Bluetooth signal strength alone is insufficient for calculating distances. It is limited not only by the level of signal strength that different types of phones emit, but also by the variability imposed by whether the phone is in a pocket or purse, or blocked by a human body. By relying on signal strength, Bluetooth-based apps can only hope to calibrate distances through later analysis, and even that is still an unsolved problem.

Instead, NOVID augments Bluetooth with ultrasound, soundwaves with frequencies just outside the range of human hearing, which modern mobile phones can emit and record. The principle is the same as telling how far away a thunderstorm is by counting the seconds between a lightning strike and a thunderclap. Knowing that sound travels at approximately 343 meters per second, if you can measure the time it takes to transmit and receive an ultrasonic signal within several milliseconds of accuracy, you can use this measurement to determine distance within an accuracy of several feet. Because today’s mobile phones have this capability, Loh leveraged this to allow NOVID to measure distances at the ranges most relevant to contact tracing.

At these close ranges, ultrasonic signals can also be detected through bags and pockets, and can go around obstacles by reflecting off ceilings without significantly affecting distance measurement.


A walkthrough of the NOVID app.

Drawing on his expertise in network theory and algorithms, Loh designed and implemented efficient graph-theoretic algorithms to ensure NOVID’s servers could handle millions of users if they suddenly signed up.

In addition to being able to technologically support users, Loh knew he needed to design an app people would want to use. To do this, he reached out through his network, seeking talent that was deeply committed to fighting the COVID-19 pandemic.

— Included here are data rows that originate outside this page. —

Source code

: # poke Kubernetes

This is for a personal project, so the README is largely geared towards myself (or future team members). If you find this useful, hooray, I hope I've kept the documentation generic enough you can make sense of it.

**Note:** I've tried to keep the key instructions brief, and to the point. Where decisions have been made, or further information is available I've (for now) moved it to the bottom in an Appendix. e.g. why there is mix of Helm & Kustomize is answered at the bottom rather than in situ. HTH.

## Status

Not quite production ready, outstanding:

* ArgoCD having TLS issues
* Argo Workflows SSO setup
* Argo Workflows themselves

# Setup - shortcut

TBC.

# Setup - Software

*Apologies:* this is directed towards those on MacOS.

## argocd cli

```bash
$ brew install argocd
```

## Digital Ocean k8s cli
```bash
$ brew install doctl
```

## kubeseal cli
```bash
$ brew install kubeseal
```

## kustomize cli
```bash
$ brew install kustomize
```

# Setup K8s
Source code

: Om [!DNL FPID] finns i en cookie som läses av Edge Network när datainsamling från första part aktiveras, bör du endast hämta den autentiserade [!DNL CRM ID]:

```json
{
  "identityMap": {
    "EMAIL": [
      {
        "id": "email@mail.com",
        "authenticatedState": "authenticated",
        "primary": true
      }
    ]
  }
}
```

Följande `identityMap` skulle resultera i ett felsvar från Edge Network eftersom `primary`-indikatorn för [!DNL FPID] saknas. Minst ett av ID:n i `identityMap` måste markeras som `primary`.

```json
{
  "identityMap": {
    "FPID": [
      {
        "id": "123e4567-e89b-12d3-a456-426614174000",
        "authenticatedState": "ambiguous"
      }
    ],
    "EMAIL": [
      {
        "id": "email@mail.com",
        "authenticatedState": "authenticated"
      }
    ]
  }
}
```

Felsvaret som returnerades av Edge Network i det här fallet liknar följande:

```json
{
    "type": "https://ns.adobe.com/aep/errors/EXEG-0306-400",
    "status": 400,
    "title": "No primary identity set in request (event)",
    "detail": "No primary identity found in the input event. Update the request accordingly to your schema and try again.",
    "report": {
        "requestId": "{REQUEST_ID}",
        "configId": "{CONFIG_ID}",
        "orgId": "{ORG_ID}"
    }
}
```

The first to answer the call was senior Dean Dijour. Dijour worked closely with sophomore Bennett Huffman, both Carnegie Mellon students majoring in human-computer interaction and information systems, to develop the app’s user-centered interface. Like a Fitbit allows users to track their fitness goals, NOVID allows users to follow their social interactions and see how well they are playing their part to stop the spread.

“The opportunity to use my skills to fight COVID-19 and return to normalcy is something I couldn't pass up,” Dijour said.

Dijour and Huffman extensively (and virtually) tested dozens of app mockups with people of all ages before working together with a team, including many CMU alumni and students, to engineer the app for Android and iOS.

"I had an idea of how to help the world return to normalcy."

The team has been working full force for a month to bring their idea to fruition. Dijour said working with the team was an invaluable experience.

“We've all benefited in some way from CMU's strong support of research, innovation and interdisciplinary collaboration,” he said.

With this unique approach, Loh was able to bring a polished product to the forefront of the technological response to the pandemic by combining the force of the CMU community and his social enterprise Expii to support the app’s development.

The next step is to test the app in the real-world setting.

If the app proves effective, it could help employers as they consider new ways to keep their communities safe when returning to normal activities. Carnegie Mellon is considering how it might use the app in its plans to re-engage research on campus.

“As we consider options for return to work, we know that technologies like NOVID will play a key role in keeping our community safe and preventing a rebound outbreak,” said J. Michael McQuade, vice president for research at CMU.

NOVID is currently available in beta version for Android devices at novid.org.